Thanks for the replies. I am aware of the work by Kiraoka. If I understand his work correctly he provides detailed numbers for cutting the gears as parallel depth bevels using three passes. All fairly standard, notwithstanding the offset of the teeth. If one looks at pictures of his skew bevel gears the involute form on both gear and pinion are very distorted, and not symmetric. I suspect that is a function of the way they are cut. Essentially the spaces are being formed rather than the teeth, and the process generates different curves on each side of the real tooth. I've also found pictures of skew bevel gears by Britnall (no mean model engineer himself) and they are the same – the involute form is quite distorted. Clearly these gears work well, but don't seem to tie up with the figures in my gear design books.
I have found a youtube video of home made skew bevel gears where the involute form seems to be symmetric. They look very different from those made by Kiraoka et al. In the video they are shown running, so clearly work as well.
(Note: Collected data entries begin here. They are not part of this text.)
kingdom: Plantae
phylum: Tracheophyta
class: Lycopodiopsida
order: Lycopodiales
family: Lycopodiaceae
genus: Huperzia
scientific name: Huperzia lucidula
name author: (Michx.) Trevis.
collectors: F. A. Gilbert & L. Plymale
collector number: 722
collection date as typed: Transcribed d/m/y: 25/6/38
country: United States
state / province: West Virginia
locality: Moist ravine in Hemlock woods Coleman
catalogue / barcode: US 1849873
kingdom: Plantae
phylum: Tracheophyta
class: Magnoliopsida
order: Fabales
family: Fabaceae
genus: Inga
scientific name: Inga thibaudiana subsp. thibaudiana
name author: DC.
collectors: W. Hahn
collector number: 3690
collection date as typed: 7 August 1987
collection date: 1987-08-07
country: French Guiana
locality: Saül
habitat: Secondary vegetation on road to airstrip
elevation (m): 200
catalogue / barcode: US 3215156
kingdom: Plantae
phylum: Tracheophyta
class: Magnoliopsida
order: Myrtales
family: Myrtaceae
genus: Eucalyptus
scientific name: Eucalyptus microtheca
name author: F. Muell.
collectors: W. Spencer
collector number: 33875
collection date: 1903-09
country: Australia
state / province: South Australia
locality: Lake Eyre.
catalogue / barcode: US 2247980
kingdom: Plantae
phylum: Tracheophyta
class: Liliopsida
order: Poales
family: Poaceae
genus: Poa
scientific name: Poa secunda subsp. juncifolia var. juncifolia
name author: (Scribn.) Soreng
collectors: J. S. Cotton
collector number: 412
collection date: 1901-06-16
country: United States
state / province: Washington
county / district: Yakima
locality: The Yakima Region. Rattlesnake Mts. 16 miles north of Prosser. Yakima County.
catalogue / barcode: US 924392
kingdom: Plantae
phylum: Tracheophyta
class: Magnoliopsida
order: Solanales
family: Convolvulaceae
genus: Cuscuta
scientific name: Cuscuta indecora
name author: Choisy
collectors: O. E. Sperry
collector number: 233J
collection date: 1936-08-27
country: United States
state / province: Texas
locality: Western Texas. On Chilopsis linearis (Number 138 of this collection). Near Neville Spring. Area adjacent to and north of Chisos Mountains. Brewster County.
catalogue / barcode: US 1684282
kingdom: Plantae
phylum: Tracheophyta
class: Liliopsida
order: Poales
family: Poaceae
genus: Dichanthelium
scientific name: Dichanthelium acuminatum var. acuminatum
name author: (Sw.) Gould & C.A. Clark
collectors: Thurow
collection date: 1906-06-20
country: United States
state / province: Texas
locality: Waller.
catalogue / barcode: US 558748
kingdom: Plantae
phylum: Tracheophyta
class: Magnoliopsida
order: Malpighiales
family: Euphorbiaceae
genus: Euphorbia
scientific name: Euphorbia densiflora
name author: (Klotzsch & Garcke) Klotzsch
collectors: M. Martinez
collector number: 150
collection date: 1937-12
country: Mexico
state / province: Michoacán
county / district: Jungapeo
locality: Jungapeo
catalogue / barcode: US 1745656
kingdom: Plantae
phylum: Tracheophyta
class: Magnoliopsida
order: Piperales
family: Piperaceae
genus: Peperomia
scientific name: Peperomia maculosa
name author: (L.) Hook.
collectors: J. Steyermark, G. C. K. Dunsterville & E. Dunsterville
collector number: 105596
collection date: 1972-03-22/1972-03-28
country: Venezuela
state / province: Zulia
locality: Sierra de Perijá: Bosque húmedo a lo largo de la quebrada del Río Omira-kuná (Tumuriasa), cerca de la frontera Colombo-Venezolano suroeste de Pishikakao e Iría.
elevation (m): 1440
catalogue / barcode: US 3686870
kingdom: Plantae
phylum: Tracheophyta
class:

Although they have a few more teeth than shown on my gear above the involute forms are almost rack like on both gear and pinion, which is odd.
I've also found a lithograph of the wheel truck for a Climax logging locomotive showing the arrangement of the skew gears. Although not terribly clear the tooth forms do look rack like and are clearly symmetric. So while the Kiraoka method produces working gears they don't seem to represent full size. What interests me is how the full size gears were designed. If I can draw it I can probably make it, as I am not limited by the machines available.
All of the skew bevel gears I have seen have rather more teeth than my CAD model. With no evidence to back it up I'd surmise that the technique works best for relatively large numbers of teeth on the gear, where the mismatching from tooth to tooth is small.
On a discussion on another forum I found confirmation of my thought that the gear teeth slide as well as rotate when passing the pinion. A sliding as well as rotating action combined with the exposed gears and the crud associated with logging operations must have tested the life of the gears on full size engines. Even lubrication may not have been advantageous, it might just attract the dust and dirt!
Neil: Are the involute tooth shapes on your 'accidental' skew bevel gears symmetric or not?